M. Hassan B. Jallow, Procureur du Tribunal pénal international pour le Rwanda (TPIR) et du Mécanisme pour les tribunaux pénaux internationaux (MTPI), a fait une déclaration aujourd’hui à l’occasion de la commémoration du 20ème anniversaire du génocide rwandais, lequel s’était étendu sur une centaine de jours dès le 6 avril 1994 et s’était soldé par la mort d’environ un million de personnes en raison de leur appartenance à l’ethnie tutsie ou à d’autres groupes ethniques opposés au meurtre de victimes innocentes.

Dans l’hommage qu’il a rendu aux victimes et aux rescapés du génocide rwandais, le Procureur Jallow a exprimé sa « gratitude aux milliers de rescapés qui ont bravé de nombreuses embûches pour venir témoigner devant le TPIR, lui fournissant ainsi des éléments indispensables à l'exécution de son mandat, à savoir rendre justice ».

Le Procureur a souligné le fait que le Tribunal a travaillé en collaboration avec le système judiciaire rwandais et d’autres juridictions nationales dans le cadre d’un processus mondial « visant à rendre justice aux victimes et aux rescapés et à demander des comptes aux auteurs du génocide ».

Créé en 1994 pour poursuivre les personnes ayant joué un rôle de premier plan dans la planification et l’exécution du génocide rwandais, le TPIR a achevé tous les procès en première instance et mènera les procédures d’appel  à leur terme l'année prochaine.
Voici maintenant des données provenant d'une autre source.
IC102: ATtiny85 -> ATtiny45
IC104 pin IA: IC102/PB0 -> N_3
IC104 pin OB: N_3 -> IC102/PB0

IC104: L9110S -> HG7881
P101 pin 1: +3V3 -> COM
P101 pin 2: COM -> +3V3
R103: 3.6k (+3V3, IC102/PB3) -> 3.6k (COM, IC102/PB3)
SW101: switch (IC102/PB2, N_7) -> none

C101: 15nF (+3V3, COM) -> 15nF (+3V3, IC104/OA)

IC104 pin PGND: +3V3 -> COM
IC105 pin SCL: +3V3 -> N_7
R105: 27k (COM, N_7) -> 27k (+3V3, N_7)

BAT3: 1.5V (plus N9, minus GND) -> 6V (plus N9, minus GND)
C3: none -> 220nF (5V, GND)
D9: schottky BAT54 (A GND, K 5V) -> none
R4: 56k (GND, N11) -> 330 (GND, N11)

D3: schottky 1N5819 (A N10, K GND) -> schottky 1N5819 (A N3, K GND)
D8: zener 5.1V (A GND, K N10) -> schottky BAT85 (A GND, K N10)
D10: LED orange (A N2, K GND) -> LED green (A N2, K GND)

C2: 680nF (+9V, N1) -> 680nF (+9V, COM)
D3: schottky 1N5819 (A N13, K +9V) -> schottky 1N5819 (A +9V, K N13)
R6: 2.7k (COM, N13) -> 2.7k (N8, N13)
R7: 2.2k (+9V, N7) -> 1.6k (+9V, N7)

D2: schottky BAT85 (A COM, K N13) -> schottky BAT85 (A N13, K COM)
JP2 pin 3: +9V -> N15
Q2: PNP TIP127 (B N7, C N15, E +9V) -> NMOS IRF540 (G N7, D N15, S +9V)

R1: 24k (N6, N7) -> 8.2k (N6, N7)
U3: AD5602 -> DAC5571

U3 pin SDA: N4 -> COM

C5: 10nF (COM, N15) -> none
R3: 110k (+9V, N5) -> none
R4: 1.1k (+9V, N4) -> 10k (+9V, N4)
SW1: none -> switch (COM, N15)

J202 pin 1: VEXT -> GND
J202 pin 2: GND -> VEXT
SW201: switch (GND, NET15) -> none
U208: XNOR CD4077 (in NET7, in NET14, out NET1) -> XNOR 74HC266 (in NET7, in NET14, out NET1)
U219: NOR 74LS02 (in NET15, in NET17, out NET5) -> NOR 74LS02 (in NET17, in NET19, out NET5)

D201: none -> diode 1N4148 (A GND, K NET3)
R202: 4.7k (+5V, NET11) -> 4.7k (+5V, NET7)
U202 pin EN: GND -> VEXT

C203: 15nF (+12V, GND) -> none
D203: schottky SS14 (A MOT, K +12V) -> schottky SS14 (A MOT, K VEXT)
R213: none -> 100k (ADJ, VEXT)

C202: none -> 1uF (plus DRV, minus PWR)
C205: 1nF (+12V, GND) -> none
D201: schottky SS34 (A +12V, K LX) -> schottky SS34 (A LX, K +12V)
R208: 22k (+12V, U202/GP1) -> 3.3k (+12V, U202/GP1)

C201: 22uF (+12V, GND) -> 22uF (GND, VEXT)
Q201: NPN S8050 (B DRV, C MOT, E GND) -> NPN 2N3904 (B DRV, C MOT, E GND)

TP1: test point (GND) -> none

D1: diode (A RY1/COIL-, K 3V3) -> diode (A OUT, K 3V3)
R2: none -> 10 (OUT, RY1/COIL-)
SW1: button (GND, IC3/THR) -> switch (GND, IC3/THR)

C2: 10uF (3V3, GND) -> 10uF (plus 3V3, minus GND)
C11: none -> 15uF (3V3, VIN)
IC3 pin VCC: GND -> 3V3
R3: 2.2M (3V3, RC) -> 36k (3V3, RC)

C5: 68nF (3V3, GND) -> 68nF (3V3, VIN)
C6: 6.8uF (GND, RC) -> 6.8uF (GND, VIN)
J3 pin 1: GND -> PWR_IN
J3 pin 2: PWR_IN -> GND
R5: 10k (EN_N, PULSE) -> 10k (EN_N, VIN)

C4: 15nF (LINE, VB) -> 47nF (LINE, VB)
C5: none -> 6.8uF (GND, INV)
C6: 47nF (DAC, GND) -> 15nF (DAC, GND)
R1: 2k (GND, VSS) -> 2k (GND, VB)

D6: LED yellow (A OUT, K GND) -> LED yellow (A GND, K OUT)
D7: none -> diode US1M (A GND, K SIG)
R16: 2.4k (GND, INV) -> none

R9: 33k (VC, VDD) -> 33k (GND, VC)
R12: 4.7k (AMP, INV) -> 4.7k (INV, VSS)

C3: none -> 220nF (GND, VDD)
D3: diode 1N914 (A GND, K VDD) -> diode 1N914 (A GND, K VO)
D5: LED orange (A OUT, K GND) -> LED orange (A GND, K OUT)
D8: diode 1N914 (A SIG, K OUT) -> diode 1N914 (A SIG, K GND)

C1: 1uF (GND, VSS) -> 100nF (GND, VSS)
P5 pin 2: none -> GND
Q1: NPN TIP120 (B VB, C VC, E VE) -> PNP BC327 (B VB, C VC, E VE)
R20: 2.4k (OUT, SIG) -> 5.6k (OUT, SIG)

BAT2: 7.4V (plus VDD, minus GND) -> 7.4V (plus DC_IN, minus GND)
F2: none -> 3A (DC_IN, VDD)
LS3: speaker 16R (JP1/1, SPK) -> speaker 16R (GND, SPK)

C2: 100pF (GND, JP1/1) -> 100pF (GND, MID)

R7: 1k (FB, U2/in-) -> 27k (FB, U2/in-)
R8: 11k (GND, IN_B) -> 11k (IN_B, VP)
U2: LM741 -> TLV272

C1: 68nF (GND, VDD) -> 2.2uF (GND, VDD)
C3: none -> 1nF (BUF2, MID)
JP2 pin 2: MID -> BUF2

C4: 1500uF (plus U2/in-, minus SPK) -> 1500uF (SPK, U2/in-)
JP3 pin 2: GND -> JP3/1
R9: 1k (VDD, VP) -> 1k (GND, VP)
Il a mis en accusation 93 dirigeants, dont l'ancien Premier Ministre Jean Kambanda, d'anciens ministres, de hauts responsables militaires, de hauts fonctionnaires, des dirigeants politiques et des membres du clergé, entre autres. Toutes les personnes inculpées, sauf 9, ont été jugées, et soixante-et-une d’entre elles ont été condamnées pour génocide, crimes contre l’humanité et crimes de guerre.

Le Procureur a également remercié le Gouvernement et le peuple du Rwanda pour le soutien et la collaboration qu’ils ont apportés au Tribunal, ainsi que les États Membres, la communauté internationale et le processus mondial visant à demander des comptes, pour leur action notamment en ce qui concerne l’arrestation des fugitifs.

M. Jallow a toutefois relevé  que beaucoup reste à faire, 9 fugitifs étant toujours en liberté, et que le travail à cet égard ne pouvait être menée à bien qu’avec la collaboration active de tous les États en vue de l’arrestation et du transfèrement des fugitifs visés pour qu’ils soient jugés. Le Procureur a souligné le fait que « plusieurs génocidaires présumés que le TPIR n'a pas été en mesure de juger à cause de la limitation de son mandat doivent, conformément aux exigences du droit international, être poursuivis par leurs pays d'accueil ou extradés vers le Rwanda pour y être jugés ».

Parlant de l’action à venir, M. Jallow a conclu par ces mots: « Notre objectif ultime doit cependant être de traduire en termes concrets le désir profond qui trouve son expression dans la formule « plus jamais ça ».  La mise en œuvre, sur le plan national et international, de stratégies efficaces visant à prévenir ces atrocités à grande échelle doit devenir une priorité mondiale. La communauté internationale doit s’acquitter de son obligation de protéger les populations menacées par de telles atrocités ».

Procureur du TPIR depuis le 3 octobre 2003, M. Jallow a été nommé Procureur du Mécanisme pour les Tribunaux pénaux internationaux (MTPI) le 1er mars 2012. Depuis le 1er juillet 2012, nombre de fonctions du TPIR, notamment la recherche et la poursuite des fugitifs, les recours formés après cette date contre les jugements et les décisions rendus dans le cadre d’affaires portées devant du TPIR et le suivi des affaires renvoyées au Rwanda, sont de la compétence de la division d’Arusha du MTPI.